In particular, these unique elementary particles, which have been precisely called "quasi-particles" to their particular nature, are formed when electrons are confined in a two-dimensional system, which forces them to interact strongly with each other. It is known that when a flow of electrons is confined in a two-dimensional plan of a semiconductor and it is applied simultaneously in a strong magnetic field perpendicular to this plane, the electrons have unusual quantum properties. In a research just published in Nature, in an electron gas, two-dimensional and ultra-pure, were detected within the fluid vortexes charges carrying exactly one quarter of the charge of an electron.
Satb1 controls the expression of genes that control the growth of tumour mass and the formation of metastases. The discovery in Nature magazine.
It is a protein the cause of the aggressiveness of breast cancer. It's called Satb1 and was already known to scientists involved because expression of T cells of the immune system. Only now it has revealed its darkest side, showing that they play a key role in the malignant form of breast cancer.

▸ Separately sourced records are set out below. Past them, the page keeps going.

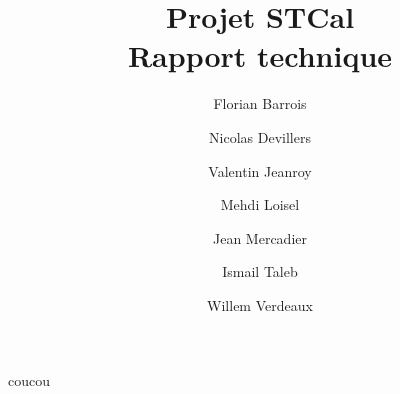 \documentclass[a4paper,10pt]{report}
\date{}
\title{\Huge{Projet STCal}\\ {\Large Rapport technique}}
\author{Florian Barrois \and Nicolas Devillers \and Valentin Jeanroy \and Mehdi Loisel \and Jean Mercadier \and Ismail Taleb \and Willem Verdeaux}
\begin{document}
coucou
\end{document}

Metastases, which are formed when cells are adding themselves to the tumour to invade tissues nearby and colonize other parts of the body, represent the advanced stage of the disease. Researchers have now discovered that the cells of the breast cancer need their protein Satb1 to become metastatic. The study has just been published in Nature.
The procedural memory remains imprinted in the chemical synapses. It is not the merit of a cell constant.
When we drive a car or we tie a shoe knot, we store a series of gestures that are accessed faster and automatically whenever you need that action again. It is the so-called working memory or procedural memory, whose operation resembles that of cache memory of a computer, for example, allows us to more quickly open a website already visited.
A study conducted by Gianluigi Mongillo of French Cnrs research, and Omri Barak and Misha Tsodyks the Weizmann Institute (Israel) would seem to refute the widespread belief that this type of memory is fixed thanks to a number of specific neurons. On the contrary, the procedural memory is recorded at the level of chemical changes in cells that remain after the transition pressure in nervous synapses (points of contact and communication between neurons).